With the passage of AB 2147, some former inmates have said they are eager to apply to a firefighting job. “The news is huge,” said Michael Gebre, a former incarcerated firefighter, in an interview with NPR. “With me being an EMT, I could do more for the community that I serve.”
Yesterday, in a visit to California to meet with Governor Gavin Newsom and other state officials, President Trump confirmed once again that he does not understand or believe in climate change. After blaming this year’s historic wildfires on forest management practices alone, the president assured them that “it’ll start getting cooler.” When the state secretary for natural resources quipped back, “I wish science agreed with you,” Trump responded, “Well, I don’t think science knows, actually.”

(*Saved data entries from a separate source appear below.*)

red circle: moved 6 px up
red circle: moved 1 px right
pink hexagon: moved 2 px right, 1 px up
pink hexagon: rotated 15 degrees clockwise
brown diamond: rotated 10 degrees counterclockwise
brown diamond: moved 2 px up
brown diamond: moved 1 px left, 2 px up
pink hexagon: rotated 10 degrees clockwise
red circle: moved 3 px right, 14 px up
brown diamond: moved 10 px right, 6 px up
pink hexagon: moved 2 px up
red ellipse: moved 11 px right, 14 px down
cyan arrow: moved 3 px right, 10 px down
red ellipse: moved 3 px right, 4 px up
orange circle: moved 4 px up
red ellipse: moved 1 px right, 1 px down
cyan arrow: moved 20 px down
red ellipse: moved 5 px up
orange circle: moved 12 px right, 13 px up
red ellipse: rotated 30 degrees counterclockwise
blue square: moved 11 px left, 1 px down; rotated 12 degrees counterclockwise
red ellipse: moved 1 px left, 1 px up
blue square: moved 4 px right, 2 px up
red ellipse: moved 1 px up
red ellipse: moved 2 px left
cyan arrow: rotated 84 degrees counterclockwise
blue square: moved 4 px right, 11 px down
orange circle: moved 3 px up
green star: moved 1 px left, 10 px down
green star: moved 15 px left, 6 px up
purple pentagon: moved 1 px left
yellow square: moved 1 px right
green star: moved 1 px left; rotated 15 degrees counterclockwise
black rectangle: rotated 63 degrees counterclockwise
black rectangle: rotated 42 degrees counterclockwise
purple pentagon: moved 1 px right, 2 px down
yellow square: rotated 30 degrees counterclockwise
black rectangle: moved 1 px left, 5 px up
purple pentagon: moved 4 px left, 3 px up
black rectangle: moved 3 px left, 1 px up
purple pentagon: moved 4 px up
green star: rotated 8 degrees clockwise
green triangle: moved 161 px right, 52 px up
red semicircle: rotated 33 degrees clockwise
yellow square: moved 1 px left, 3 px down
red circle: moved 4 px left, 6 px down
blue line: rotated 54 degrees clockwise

A natural buffer that is helping to prevent two important glaciers in Antarctica from flowing out into the sea is deteriorating, according to a new analysis of satellite imagery. If one of these, the Thwaites glacier, collapsed, it could trigger the collapse of the entire West Antarctic ice sheet, which could raise sea levels by about 10 feet.
Meanwhile, on the other side of the earth, temperatures in the Arctic have skyrocketed, likely changing the climate there for good. In fact, the Northern Hemisphere as a whole just had its hottest summer on record, the National Oceanic and Atmospheric Administration announced on Monday.